Dalam konteks militansi kerohanian, karena itu, persoalannya terutama tidak terletak pada dunia fana sebagai selaksa rayuan dan tembok penghalang, tapi murni pada apakah ada kesanggupan atau tidak dalam diri kita untuk menjadikan dunia fana ini sebagai keanekaragaman jalan yang menunjuk kepada “alamat” Allah Ta’ala.
Bisakah? Bagaimana mungkin tidak bisa, bukankah segala sesuatu yang centang-perenang dan fana di dunia ini juga berasal-usul dari hadiratNya? Tidak mungkin ada asal-usul yang lain. Sebagaimana juga mustahil ada tempat kembali yang lain. Dialah awal dari segala awal. Dialah pula akhir dari segala akhir.
Dan karena segala sesuatu di dunia yang fana ini datang dari Allah Ta’ala, maka dapat dipastikan bahwa pada segala sesuatu itu terdapat jejak-jejak hadiratNya yang bisa dipungut dan dijadikan sarana untuk mendekat dan semakin merasakan kemahaan yang bersemayam di dalam keagungan dan keindahanNya.
Allah Ta’ala bukanlah benda, bukanlah jisim, bukanlah atribut yang setengah-setengah dan tidaklah serupa dengan siapa atau apa pun. Karena itu, memandang dan menjangkau hadiratNya tak mungkin bisa dilakukan dengan menggunakan mata yang wadag. Harus dengan mata yang memiliki korelasi ontologis dengan kemahaanNya. Harus dengan pandangan yang muncul dari kemerdekaan hati dari berbagai macam hasrat kepada selainNya. Itulah apa yang disebut dengan bashirah atau mata batin.

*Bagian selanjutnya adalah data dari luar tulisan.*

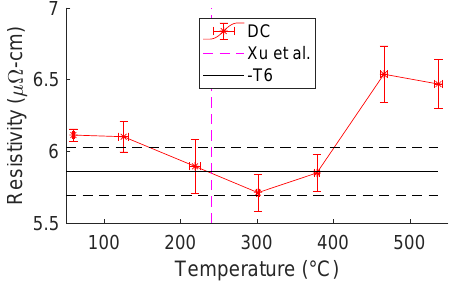
Figure 25. Direct comparison of testing described in Xu et al. [3] and DC pulse testing; Test length: 220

Allah Ta’ala memang tidak membutuhkan tempat. Tidak sebagaimana makhluk. Tapi dengan kekuatan dan ketajaman mata batin, kita bisa memandang dan menjumpaiNya pada segala sesuatu. Sangat mengagumkan. Yang Absolut itu bisa disaksikan pada segala yang nisbi. Yang Tak Terbatas “ditampung” oleh yang terbatas. Mahasuci Dia. Segala sesuatu tak lain merupakan “ruang instalasi” yang memamerkan aneka ragam keagungan dan keindahanNya.

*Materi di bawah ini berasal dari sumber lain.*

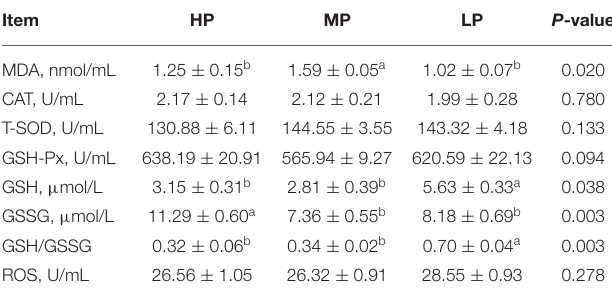
TABLE 7 | Effect of low protein diet on the p antioxidant capacity in finishing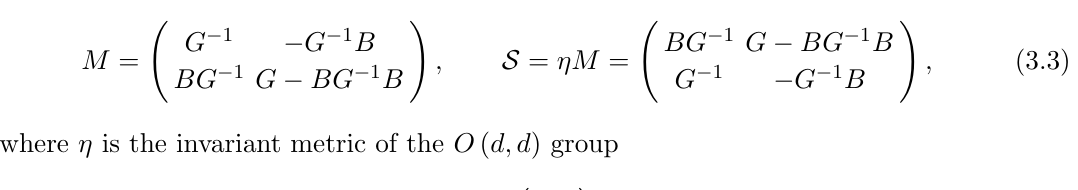
Figure 1 . The evolutions of the Hubble parameters of four solutions (we set d = 3 in this plot).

Dengan adanya pertolongan Tuhan semesta alam, dengan adanya hasrat yang hanya tertuju kepada hadiratNya, dengan kekuatan dan ketajaman mata batin, kita akan mendapatkan dunia yang fana dan kebak dengan fatamorgana ini tidak lagi sebagai penjara yang pengap, tidak lagi sebagai kerangkeng yang kusam, tidak lagi sebagai halimun yang menyesakkan, tapi sepenuhnya menjadi sarana pembebasan yang sangat mengagumkan sekaligus menyenangkan sehingga dunia ini tampil di hadapan kita serasa taman rekreasi dan musim semi yang abadi.
Dengan segenap kemurahan dan kasih-sayang, dengan sepenuh derma dan kebaikan, dengan pangkat dan kemuliaan Sang Nabi Saw., moga Allah Ta’ala menjadikan kita tidak sebagai orang-orang yang terpenjara oleh dunia yang fana ini, tapi murni terbebaskan dari segala sesuatu yang selainNya. Sehingga kita menyaksikan dan menikmati keindahan wajahNya pada setiap yang kita amati. Amin. Wallahu a’lamu bish-shawab.